The immediate impression one gets from David Ellis is that of a man at peace, and for someone who wakes up every day to do what he loves, it is easy to see why. For nearly forty years Ellis has been an active member of Henry County’s music scene, both as a performer and as an educator, but it has only been within the last ten years that Ellis began pursuing music as a full-time vocation. Prior to his full-time music career, Ellis worked in the transportation industry and before that, retail. The turning point came in 2009 when Ellis made the decision to walk away from his job in transportation and fully embrace music as an occupation.
“It was that still, small voice in my head telling me I had to jump and make the change,” says Ellis. “The minute that happened, I called up the vice president of the company and gave him my three-month notice.” And the rest is history.
“Cedar Hill,” “Shaky Jane,” “Red Clay Poets,” “The Mark Miller Band,” “More Whiskey, Less Wine” — are just a few of the bands of which Ellis is currently an active member. As a multi-instrumentalist, Ellis is able to combine both skill and experience to deliver an epic performance no matter what genre he finds himself in. Ellis’s repertoire of instruments includes fiddle, guitar, banjo, mandolin, bass, ukulele, resonator guitar, and even the cello. When asked where his love for such a variety of music comes from, Ellis immediately credits his upbringing: “Mom and dad. Growing up they took me everywhere possible to hear music and talk with fellow musicians. They bought me my first instrument. They have always invested in me. We even had a family band at one point called Windy Creek. Dad played rhythm guitar, and Mom played upright bass. I taught them both how to play; we had a blast together.” Early influences for Ellis include popular musical acts such as Flatt & Scruggs, The Dillards, and a myriad of classic rock bands, and yet perhaps most significantly were the musical mentorships and friendships Ellis formed locally: “When I was fourteen years old, Arlene Veasey got me started out on the banjo. After she taught me everything she knew, she sent me to study with Jim Adkins. Steve Standley taught me my first guitar lessons; Jim Rutherford taught me to sing; one of my oldest and dearest friends Al Smith inspired me to become a multi-instrumentalist; Bill Turpin, the founder of Real 2 Reel studios, would call on me to play ‘pick up’ gigs. I have so many people that I’ve drawn influence from and who have mentored me… it’s hard to narrow it down to just a few.”

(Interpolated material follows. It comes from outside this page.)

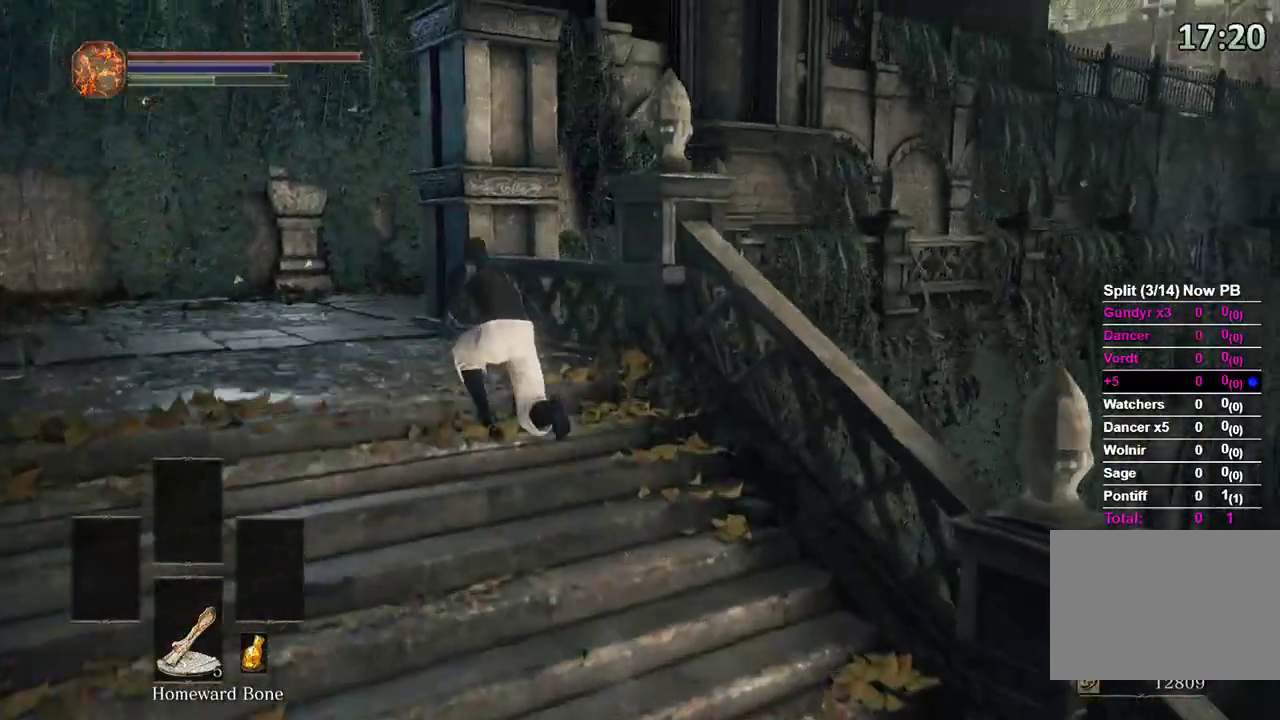
{"buttons": ["B"], "left_stick": "up-left", "right_stick": "down-right", "events": []}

Highlights over the last decade for Ellis include performing with Atlanta BlueGrace in Moscow, Russia through the Global Missions Project, performing for U.S. troops in Singapore through the United Service Organization, and most recently opening for The Bacon Brothers, a musical duo consisting of actor Kevin Bacon and his brother Michael. So yes, one may say that Ellis is now of the privileged few who is only one degree from Kevin Bacon, and if you are fortunate enough to know David Ellis, that puts you at only two degrees.
However, Ellis’s musical career is not wrapped up solely in performance. Ellis has also been a constant light in the educational sector of music, providing mentorship and instruction to hundreds of musicians across a vast array of instruments and concepts, including music theory, music composition, and voice. Ellis describes the most fulfilling aspect of teaching as “seeing the light come on for a student… music is a means of communication and expression, so when you are able to communicate that means of expression to another person, and they are able to understand what you are imparting to them, that’s when you know you have succeeded as an educator.”
For aspiring musicians, Ellis offers this advice: “We all have work that we do. Sometimes that work is mundane work that we do for a particular time in our life. I met my wife Judy at one of the transportation companies I worked for, so God orchestrated that; it was meant to be. But when I left the transportation industry and started full-time as a performing musician and teacher, it was an entirely different level of satisfaction and peace. Somewhere along the line, you are just going to have to say ‘this is my gift; this is what gets me going through the day” and pursue that. No matter what happens you can’t let go of that. It’s both a blessing and a curse. Being a musician, whether it is a full-time or a part-time thing, is hard work.”
For aspiring music educators, Ellis advises the following: “Learn as much as you can learn about a student early on, but always remember that everybody always looks at things from a different perspective. You have to figure out what type of music each student gets excited about. What inspires that person? What gets them going? These are the questions you have to ask if you truly want a student to succeed.”
Ellis resides in Stockbridge, Georgia, and continues to be a pillar in the thriving music scene of Henry County. Along with the mentors and influences previously mentioned, Ellis also gives special thanks to Bob and Fred Maclsaac, Bard Laird, Buddy Ashmore, Steve Ward, and above all his family. When asked what his vision is for the Henry County community, Ellis expresses his desire to see the county continue to grow in its artistry and for residents to continue pursuing their individual God-given gifts.
As a final point of wisdom, Ellis provides this closing remark: “You can always earn money. But there is more to life and more to work towards than just that. You have got to work on your character, your giving, and who you are as a person, how you relate to others. That is still the most valuable thing, and that will never change. You are becoming who you are going to be.”